First time on the forum and definitely an eager newbie to the depth of a lot of these concepts. I am simultaneously learning about the COR and seeing it play out in Christ’s teachings in the book of John. It’s great stuff. While I am also building a relationship with a Jehovahs Witness with whom I am starting to have open dialogue about the Bible. So I see that Christ submitted himself to the Father because of the COR and not because he is inferior or not God himself. (Or at least that’s how I understand it)

Where would you guys reference preincarnate Christ passages in the Bible to to show his eternal worth as God himself to be able to back up my position to a JW?

From there I think it would be easy to explain Christ’s submissive language in John as a beautiful picture of him walking out the COR.

Thanks!


Sent from my iPhone using Tapatalk


----------



## deleteduser99 (Jan 6, 2018)

Welcome to the Board, brother!

The thing is, there is no shortage of passages to show his preincarnate worth. JWs are many times taught to simply refuse to believe it. A friend of mine tried explaining the deity of Christ from John using the Greek, and the JW used unacceptably poor —willfully ignorant!—Greek analysis to refute him. That’s not to say this is the case with this guy, but beware of it. God may open His eyes through your labor!
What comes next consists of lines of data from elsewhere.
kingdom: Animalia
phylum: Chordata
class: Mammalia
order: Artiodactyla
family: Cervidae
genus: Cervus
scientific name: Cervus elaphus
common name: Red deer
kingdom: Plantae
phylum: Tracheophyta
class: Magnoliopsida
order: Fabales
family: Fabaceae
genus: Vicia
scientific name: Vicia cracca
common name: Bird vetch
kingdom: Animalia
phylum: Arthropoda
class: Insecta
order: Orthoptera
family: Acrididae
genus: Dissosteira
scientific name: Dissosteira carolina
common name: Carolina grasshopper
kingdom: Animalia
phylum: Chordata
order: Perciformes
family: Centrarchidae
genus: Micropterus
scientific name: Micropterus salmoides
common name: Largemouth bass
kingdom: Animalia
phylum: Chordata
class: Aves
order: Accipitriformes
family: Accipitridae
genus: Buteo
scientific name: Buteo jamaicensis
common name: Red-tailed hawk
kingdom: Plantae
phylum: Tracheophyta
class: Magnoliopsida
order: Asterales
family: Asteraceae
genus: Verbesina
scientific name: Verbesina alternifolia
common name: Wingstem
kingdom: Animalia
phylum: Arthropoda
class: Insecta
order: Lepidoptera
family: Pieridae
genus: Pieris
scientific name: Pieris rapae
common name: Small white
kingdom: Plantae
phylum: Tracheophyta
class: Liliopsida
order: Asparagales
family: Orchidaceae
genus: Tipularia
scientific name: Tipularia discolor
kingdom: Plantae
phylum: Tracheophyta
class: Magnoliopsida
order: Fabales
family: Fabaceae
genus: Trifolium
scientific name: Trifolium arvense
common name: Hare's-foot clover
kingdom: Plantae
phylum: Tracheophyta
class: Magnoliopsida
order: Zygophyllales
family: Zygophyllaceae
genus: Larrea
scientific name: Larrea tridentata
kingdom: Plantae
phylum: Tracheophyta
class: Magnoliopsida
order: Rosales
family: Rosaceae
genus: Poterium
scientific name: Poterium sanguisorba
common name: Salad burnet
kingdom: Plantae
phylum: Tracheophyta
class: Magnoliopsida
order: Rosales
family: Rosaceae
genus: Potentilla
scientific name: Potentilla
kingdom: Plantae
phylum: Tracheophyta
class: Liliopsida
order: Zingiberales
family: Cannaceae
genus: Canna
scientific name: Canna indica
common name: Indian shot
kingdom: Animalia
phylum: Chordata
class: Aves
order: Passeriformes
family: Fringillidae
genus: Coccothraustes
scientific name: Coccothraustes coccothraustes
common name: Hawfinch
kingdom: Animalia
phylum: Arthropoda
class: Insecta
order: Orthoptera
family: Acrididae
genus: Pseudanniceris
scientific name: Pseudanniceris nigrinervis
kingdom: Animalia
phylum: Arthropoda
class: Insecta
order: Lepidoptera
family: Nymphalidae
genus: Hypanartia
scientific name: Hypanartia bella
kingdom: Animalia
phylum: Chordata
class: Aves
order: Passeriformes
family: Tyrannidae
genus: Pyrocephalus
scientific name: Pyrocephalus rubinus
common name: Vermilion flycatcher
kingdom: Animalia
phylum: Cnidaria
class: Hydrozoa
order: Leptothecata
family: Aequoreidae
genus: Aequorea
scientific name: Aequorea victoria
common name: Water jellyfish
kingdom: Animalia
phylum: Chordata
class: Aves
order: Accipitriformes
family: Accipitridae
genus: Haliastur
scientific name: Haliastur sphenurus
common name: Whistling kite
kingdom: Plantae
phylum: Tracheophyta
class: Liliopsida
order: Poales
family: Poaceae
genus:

I think the one you will really want to listen to is James White. This is the kind of thing he works to study and answer. You’ll get no end of good from him.

Maybe this will help you?
http://vintage.aomin.org/Witnesses.html

May God bless your labors!


----------



## JTB.SDG (Jan 6, 2018)

Win them with good passages, but no less with genuine humility and love. Show them real grace, compassion, and love; this may open the door of their hearts to hear any truth you have to help them understand.


----------



## Dachaser (Jan 9, 2018)

Mikemonte517 said:


> Hey All,
> 
> First time on the forum and definitely an eager newbie to the depth of a lot of these concepts. I am simultaneously learning about the COR and seeing it play out in Christ’s teachings in the book of John. It’s great stuff. While I am also building a relationship with a Jehovahs Witness with whom I am starting to have open dialogue about the Bible. So I see that Christ submitted himself to the Father because of the COR and not because he is inferior or not God himself. (Or at least that’s how I understand it)
> 
> ...


I would use the Passages in Isaiah where God declares that he alone is the true God, and He alone is the Savior of Mankind, and contrast that with when Peter declared Jesus as Our great God and Savior. use the KJV, as the JW accept that translation only besides their own mistranslation.


----------